At this year’s Flame Con, ComicsVerse presented two amazing panels, “ComicsVerse Podcast: Celebrating Minority and LGBTQ Superheroes” and “ComicsVerse Podcast: How Comics Saved My Life.” The first panel featured Justin Gilbert Alba, Alex Bisignaro, Kat Vendetti, Rachel Davis, and Kay Honda. ComicsVerse members discussed the legacy and importance of diverse characters. These characters included X-MEN’s Storm and America Chavez among others.

The second panel featured Justin Gilbert Alba, Kay Honda, Anika Hassain, and Morgan Slade. They discussed various comics that brought wonder, relief, and much-needed comfort to them when they needed it most. Justin Alba discussing his experiences as a queer man of color, experiencing bullying in his youth particularly struck me. He talked about how comics, like X-MEN, showed him that people the world considered “outsiders” could be heroes, that anyone could be brave.

The Best Part?
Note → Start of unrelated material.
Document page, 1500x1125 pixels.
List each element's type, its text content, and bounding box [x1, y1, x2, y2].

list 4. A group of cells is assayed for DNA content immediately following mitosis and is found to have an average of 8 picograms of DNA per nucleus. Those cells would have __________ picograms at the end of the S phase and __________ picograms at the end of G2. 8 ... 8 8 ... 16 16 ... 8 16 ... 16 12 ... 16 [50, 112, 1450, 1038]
Flame Con is for Everyone!

Flame Con
Namesake Webcomic

The convention itself is an amazing experience everyone should be exposed to at least once in their lifetime. The convention provides a much-needed service to a specific intersectional community, queer fandom. Queer fans too often feel neglected and malnourished. Flame Con provides amazing exposure to queer media and artists for them.

Here, one can meet and connect with a variety of beautiful and nerdy individuals to simply celebrate the art form they love as well as their own identities. So next year, I will definitely attend again! Who knows, maybe you’ll see me on a panel?